No, I’m not making light of this latest school shooting. I’m also not really discussing the event itself, since we’re still in the 48 Hour Irresponsible Media Speculation Phase that occurs after any critical incident. Seriously, look at this:
All but two of those topics are related to this, all of them loaded with bullshit. Some people are offering prayers, some are offering suggestions that those who are praying are full of shit. Everybody is either talking about how the killer was a card-carrying member of the NRA or Antifa or ISIS or an illegal alien, depending on which matching name they found on Facebook or whatever else they’re digging up in their desperate urge to satisfy their own confirmation biases.
We’ve seen this movie before and I’m not buying a ticket tonight. Do you want to have another gun control argument? I’m good with that, but I have another angle I’d rather explore. Namely, is there more we should be expecting authorities to do when someone is a known threat? Take a look at this very short clip. It’s only 25 seconds long, you ADHD freakazoid.
— Vic Micolucci WJXT (@WJXTvic) February 14, 2018
This is one of the more intriguing post-9/11 phenomenons. With certain exceptions like Las Vegas shooter Stephen Paddock, you don’t hear as much as you used to that the shooter “was a quiet guy who kept to himself; so nobody saw this coming”. After over 16 years of the American population metamorphisizing into the paranoid and fearful entity that it has become, even high school students have become capable at performing competent threat assessments on their friends and neighbors. All of those DHS “See Something, Say Something” posters, workplace violence seminars, and school counseling seminars we’ve been attending over the years clearly are in fact paying off in that regard. Believe it or not.
Unfortunately, we see time and again that even though we have gotten better at identifying threats than we’ve ever been before, we still aren’t good at preventing them. There have been a few killers, like the Orlando Pulse Nightclub jihadist, who were known to authorities but no action was taken. Law enforcement’s role is to prevent crime where it can through deterrence but if there isn’t a crime, then there isn’t really much it can do. Until one happens. In cases like this, it’s far too late.
Let’s assume that you’re not in the “GIVE UP YOUR GUNS NOW, YOU REDNECK PRICK” contingent, or that you accept that we’re just not going to give up our guns, and that you’d like to see a change in the way these threats are identified and handled before anybody gets hurt. What would you favor?
Say that law enforcement officials were fully capable of providing accurate threat assessments which could positively identify a dangerous suspect profile and predict the likelihood of that person committing an act of mass violence. We don’t need psychics or anything, Tom Cruise. Just surveys based on known profiles of previous killers. What should be done next? Local law enforcement doesn’t really have the resources to put a tail on every kook running around, even in a smaller town.

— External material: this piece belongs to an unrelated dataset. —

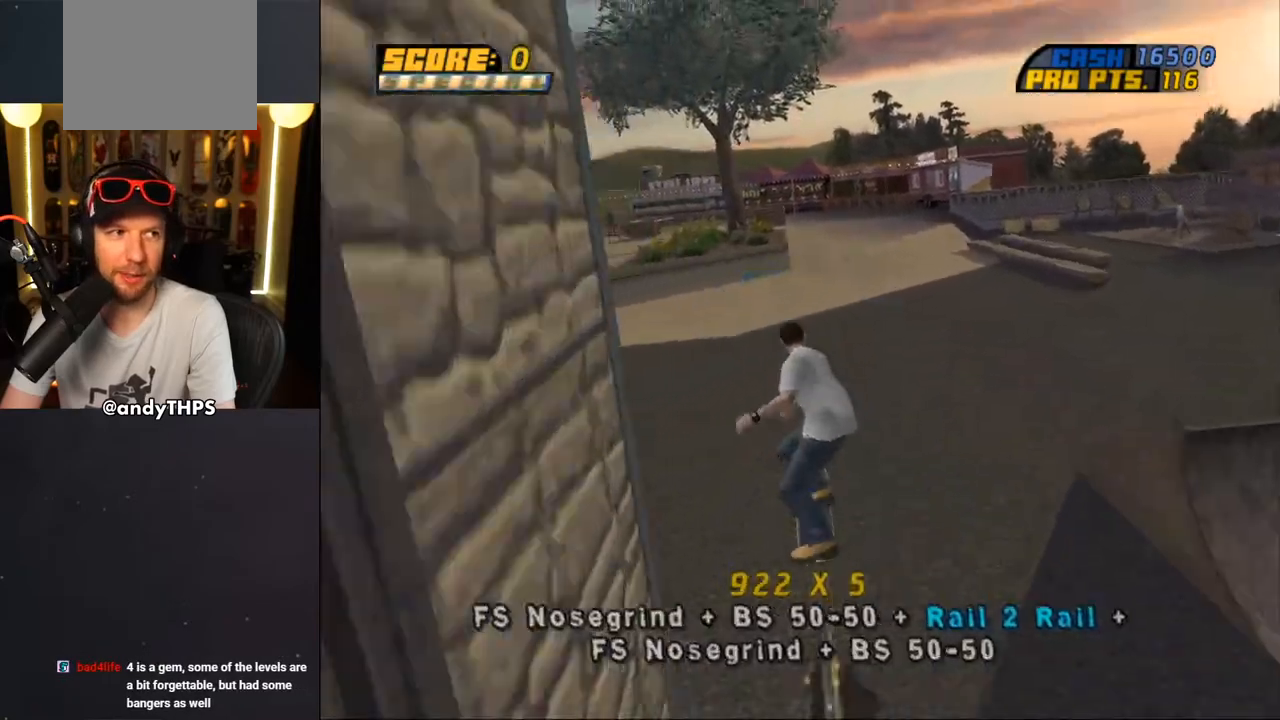
{"buttons": ["CROSS"], "left_stick": "center", "right_stick": "center", "events": [[17, "CROSS", "down"], [117, "TRIANGLE", "up"]]}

What about some sort of electronic monitoring? Would you support someone like Cruz who has been identified as a threat having to wear a bracelet and sensors that could track his movements until such time as he is deemed no longer a threat? The system could track if he visits a location at which he might be able to acquire weapons or explosives. Sensors could detect the presence of smokeless gunpowder. Maybe he could even be outfitted with listening devices while an application listens for key words. Or a program could be uploaded to his electronics that monitors for dangerous social media usage. If there are any suspicion indicators, law enforcement could be notified.
I know this sounds radical and like a massive civil liberties headache, but this level of surveillance is fully consistent with what the US government can do through a FISC for suspected foreign spies. Would it be worth it to apply this level of surveillance to an American citizen if it might save lives? Can we trust local law enforcement with this power? How would you see it implemented?
I’m of the opinion that a maniac will always find a way to maniac. Yes, we could focus on the weapons that are used to carry out attacks, but a motivated attacker in a disarmed state can still acquire explosives, flammables, edged weapons, and vehicles to carry out attacks. Instead of taking their dangerous toys away, how do we stop them?
I think the technology already exists, but we’re not (yet) willing to use it. Are you? If not, what would it take to reassure you that it would work and be reasonably safe from abuse?